Do you remember where you were when Netflix announced its price hike?
On July 12, 2011 -- one year ago today -- Netflix managed to enrage the entirety of the Internet by introducing changes to its baseline pricing structure. The $9.99 one-DVD-at-a-time plan, which included free unlimited streaming, would be eliminated, Netflix said on its blog. In its place would be two separate plans -- $7.99 per month for one-DVD-at-a-time and $7.99 per month for unlimited streaming -- with no discount for bundling the two together.
It was a logical, inevitable move for Netflix: As more and more of its subscribers streamed movies and TV shows, the cost of providing that content skyrocketed. At $9.99, Netflix could no longer afford to send out DVDs AND offer streaming, so it separated them so that the company could -- you know -- turn a profit and be well-positioned for the future. (Greg Sandoval at CNET has a good rundown of the thinking inside Netflix).
For Netflix subscribers, however, the announcement was a slap in the face, a punch in the gut, a tire iron to the knees, etc. Reaction to the change -- a 60 percent price hike for those who still wanted both DVDs and streaming -- was swift and super, super angry. Netflix left the comments section on its blog post open, where an incredible 12,000 angry commenters reamed the company for its greed, bemoaned the weakness of the streaming catalogue, and announced their imminent cancellation. The language used was strong and, perhaps, hyperbolic: Subscribers felt forsaken or spurned by Netflix, a service they felt could be trusted. This comment from Bryan Cohen hits many of the typical grievances:
Nice work, [Dorito bags]! I used to love Netflix and have recommended it to all of my friends and family. What is the justification for raising my cost by 60% and passing it off as "a terrific value"? Time for me to check out the competition.

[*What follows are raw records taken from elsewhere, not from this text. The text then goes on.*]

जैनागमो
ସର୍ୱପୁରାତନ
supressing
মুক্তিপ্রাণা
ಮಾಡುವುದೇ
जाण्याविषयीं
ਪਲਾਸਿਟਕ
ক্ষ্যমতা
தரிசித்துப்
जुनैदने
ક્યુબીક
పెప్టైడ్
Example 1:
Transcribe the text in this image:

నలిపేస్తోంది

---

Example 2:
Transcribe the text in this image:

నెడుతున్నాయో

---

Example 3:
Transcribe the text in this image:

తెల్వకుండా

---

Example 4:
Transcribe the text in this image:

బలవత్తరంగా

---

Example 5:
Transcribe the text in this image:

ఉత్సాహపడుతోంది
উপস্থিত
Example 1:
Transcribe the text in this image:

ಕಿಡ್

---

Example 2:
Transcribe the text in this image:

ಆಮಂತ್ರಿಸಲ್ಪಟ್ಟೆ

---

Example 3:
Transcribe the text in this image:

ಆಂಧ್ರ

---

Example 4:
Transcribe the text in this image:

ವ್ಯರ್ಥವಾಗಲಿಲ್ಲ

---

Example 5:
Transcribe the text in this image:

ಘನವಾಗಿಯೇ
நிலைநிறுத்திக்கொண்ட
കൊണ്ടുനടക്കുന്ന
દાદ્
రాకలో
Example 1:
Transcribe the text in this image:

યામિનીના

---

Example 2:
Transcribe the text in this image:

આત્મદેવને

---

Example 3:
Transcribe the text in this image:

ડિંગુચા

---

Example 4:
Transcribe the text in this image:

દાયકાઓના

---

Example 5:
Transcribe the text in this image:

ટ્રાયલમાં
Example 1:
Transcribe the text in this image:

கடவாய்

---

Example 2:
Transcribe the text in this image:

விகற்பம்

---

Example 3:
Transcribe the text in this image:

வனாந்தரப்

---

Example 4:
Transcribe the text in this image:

How dare you?
Your Once Loyal Customer.
Later, it would turn out that, due to the price hike, Netflix would lose hundreds of thousands more subscribers than it thought it would, with Netflix CEO Reed Hastings sheepishly admitting that his company could have handled the announcement better. A year afterward, Netflix execs are still apologizing and, in letters to worried investors, reckoning the cost of the PR disaster that came with the seemingly benign blog post.

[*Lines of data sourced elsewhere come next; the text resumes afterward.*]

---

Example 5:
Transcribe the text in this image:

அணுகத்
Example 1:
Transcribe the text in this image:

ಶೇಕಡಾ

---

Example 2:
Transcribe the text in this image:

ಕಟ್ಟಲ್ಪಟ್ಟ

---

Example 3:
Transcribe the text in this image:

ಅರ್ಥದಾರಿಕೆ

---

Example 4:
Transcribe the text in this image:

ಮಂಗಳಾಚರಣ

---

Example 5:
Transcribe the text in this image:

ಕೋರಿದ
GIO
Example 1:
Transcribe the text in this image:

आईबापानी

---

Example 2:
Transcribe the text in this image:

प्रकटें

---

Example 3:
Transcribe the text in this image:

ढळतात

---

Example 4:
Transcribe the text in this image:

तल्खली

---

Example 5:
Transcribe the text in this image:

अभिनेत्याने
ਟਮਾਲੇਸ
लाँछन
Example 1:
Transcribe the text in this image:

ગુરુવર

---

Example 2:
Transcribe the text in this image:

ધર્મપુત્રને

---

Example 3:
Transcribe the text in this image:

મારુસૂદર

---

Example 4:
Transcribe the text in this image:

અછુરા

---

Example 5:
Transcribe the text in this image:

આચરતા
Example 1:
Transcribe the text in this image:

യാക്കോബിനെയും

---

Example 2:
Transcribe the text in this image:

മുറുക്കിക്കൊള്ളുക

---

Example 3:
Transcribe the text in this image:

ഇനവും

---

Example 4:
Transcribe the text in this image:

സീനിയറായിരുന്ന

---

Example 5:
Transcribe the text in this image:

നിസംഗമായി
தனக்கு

This is partly because the price change was just the first in a series of public relations calamities that would continue for the remainder of 2011. Starz announced it was pulling its movies from Netflix, weakening an already maligned catalogue. Netflix's stock plummeted from a high of almost $300 on the day before the announcement down to $63.85 in November 2011, an embarrassing freefall for what was thought to be one of the most well-run and enviable companies in Silicon Valley. And then, of course, in September, Netflix announced its crap de gras, a spin-off DVD service called Qwikster (really) whose Twitter handle it turned out was occupied by a profane, weed-obsessed high schooler named Jason Castillo.
Though all of these missteps are stunning in their own way, the Price Hike was really the blunder that launched and amplified a thousand others. Without the Price Hike, the Starz pull-out wouldn't have been viewed with schadenfreude. Without the Price Hike, the stock drop would have been an unfortunate loss of value for a treasured Internet company. Without the Price Hike, the Qwikster fiasco -- well, would have been just as bizarre and ill-conceived, but wouldn't have been so thoroughly mocked or greeted with such incredulity.
Netflix has earned back some of its cache recently, by greenlighting Season 4 of uber-popular cult sitcom "Arrested Development," by adding hits like "Mad Men" and "Braking Bad" to its catalogue, and by simply not being one of the big cable companies. The Netflix brand is still damaged, though, thanks in part to the price hike that still colors its management and its brand.